In a country well governed, poverty is something to be ashamed of. In a country badly governed, wealth is something to be ashamed of. — Confucius

Cambridge Historical Reader: Primary - Cambridge Press




The Red King in the New Forest

When William the Conqueror died, his second son, William, became king. He had red hair and a very red face, and so he was often called "Rufus," which means "The Red." His reign was a short one, and it was a good thing for the country that it was so; for Rufus was a very bad and cruel king.

The best thing we can say of him is that he was very brave. Once he wanted to cross the sea to France. When he reached the sea-shore, a great storm was raging, and the sailors said it was not safe to put out to sea. But William only laughed at their fears. He got on board the first ship he could see, and ordered the captain to set sail, saying, "Did you ever hear of a king being drowned?"

The Red king and his Norman friends were fond of hunting deer. Quite close to the city of Winchester where the king lived, was a large forest, known as the New Forest. There had always been a forest in that part of the country, but William the Conqueror had made it much larger.

He did this by pulling down a number of churches and houses, and driving away poor people. The deer could thus roam through the leafy glades without being disturbed. If a poor man dared to kill one of these royal animals, he was cruelly punished by having his eyes put out.

One fine day in August, in the year 1100, a great party met together for a day's hunting in the New Forest. The king and his brother, prince Henry, were there, and so was a Norman knight, Sir Walter Tyrrell, one of the king's friends, and a great hunter like himself.

Rufus had spent the night before at Malwood Keep, a kind of hunting lodge, and the old writers tell us that his sleep was broken by fearful dreams.

In the morning, too, an old woman begged him not to go out to the hunt, as evil would surely befall him that day. "Am I to be frightened by an old woman's tale?" asked the rough and ready king, and away he gaily rode to the chase.

All through the day, Sir Walter Tyrrell kept close to the king's side, quite away from the rest of the party. Late in the afternoon, a large stag sud¬denly darted from the bushes, and passed between the king and his friend.

Rufus at once drew his bow, but the string broke and the arrow fell to the ground. The startled deer stopped its flight for a moment, and the king at once called out to the knight, "Shoot, Walter, shoot!"

Tyrrell did so; but the arrow, instead of going straight to its mark, glanced against the trunk of a tree, and then struck the king, piercing him to the heart. He fell from his horse, quite dead.

You can understand how alarmed Sir Walter was, when he saw what he had done. No one else had seen what had happened: so, very likely he thought people would say he had really meant to kill the king. He therefore galloped away from the fatal spot as fast as he could. He soon reached the sea coast, got into a ship, and sailed across the Channel to France.

Now all this time the dead king was lying where he fell. It is said that, when prince Henry heard of the sad event, he at once rode with all speed to Winchester, to seize the money and jewels belonging to his dead brother.

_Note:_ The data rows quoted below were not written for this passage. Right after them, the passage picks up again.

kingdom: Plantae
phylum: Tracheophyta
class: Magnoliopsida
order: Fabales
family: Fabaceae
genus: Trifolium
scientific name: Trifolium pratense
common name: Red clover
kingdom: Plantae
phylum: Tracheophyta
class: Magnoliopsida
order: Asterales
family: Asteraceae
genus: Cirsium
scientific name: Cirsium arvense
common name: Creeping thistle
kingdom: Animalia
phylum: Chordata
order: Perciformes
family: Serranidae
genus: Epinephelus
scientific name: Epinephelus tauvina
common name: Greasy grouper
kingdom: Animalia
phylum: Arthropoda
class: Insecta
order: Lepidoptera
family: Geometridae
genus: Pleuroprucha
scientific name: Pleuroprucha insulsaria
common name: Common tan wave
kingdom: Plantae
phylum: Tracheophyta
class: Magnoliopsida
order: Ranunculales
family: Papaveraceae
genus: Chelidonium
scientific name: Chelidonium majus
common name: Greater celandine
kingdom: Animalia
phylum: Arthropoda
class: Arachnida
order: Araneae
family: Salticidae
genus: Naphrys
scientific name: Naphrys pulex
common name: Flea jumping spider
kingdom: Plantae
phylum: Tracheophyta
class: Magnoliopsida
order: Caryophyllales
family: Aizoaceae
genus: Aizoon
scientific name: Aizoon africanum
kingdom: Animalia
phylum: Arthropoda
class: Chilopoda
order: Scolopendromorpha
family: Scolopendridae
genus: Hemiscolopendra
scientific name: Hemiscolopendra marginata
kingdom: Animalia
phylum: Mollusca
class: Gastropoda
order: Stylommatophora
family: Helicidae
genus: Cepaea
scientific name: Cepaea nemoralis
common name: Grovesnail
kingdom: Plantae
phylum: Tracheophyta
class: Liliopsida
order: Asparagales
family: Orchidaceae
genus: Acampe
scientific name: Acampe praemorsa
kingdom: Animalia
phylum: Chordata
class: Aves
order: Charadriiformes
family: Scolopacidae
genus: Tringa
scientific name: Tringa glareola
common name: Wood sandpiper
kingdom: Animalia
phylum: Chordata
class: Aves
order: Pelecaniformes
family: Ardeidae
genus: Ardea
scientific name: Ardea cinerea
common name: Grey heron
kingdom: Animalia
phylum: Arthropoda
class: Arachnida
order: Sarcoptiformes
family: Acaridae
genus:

In the evening, a poor charcoal burner was passing through the forest and saw the dead body of the king. He placed it in his cart and carried it to the great church at Winchester, where it was buried.

Rufus stone in new forest
THE RUFUS STONE, IN THE NEW FOREST


For hundreds of years afterwards, an oak tree was pointed out as being the one against which, the fatal arrow glanced. A stone was set up in the place where it fell, and this is called "The Rufus Stone."

No one was sorry that the Red king was dead. As an old writer says, "He feared God but little, and man not at all."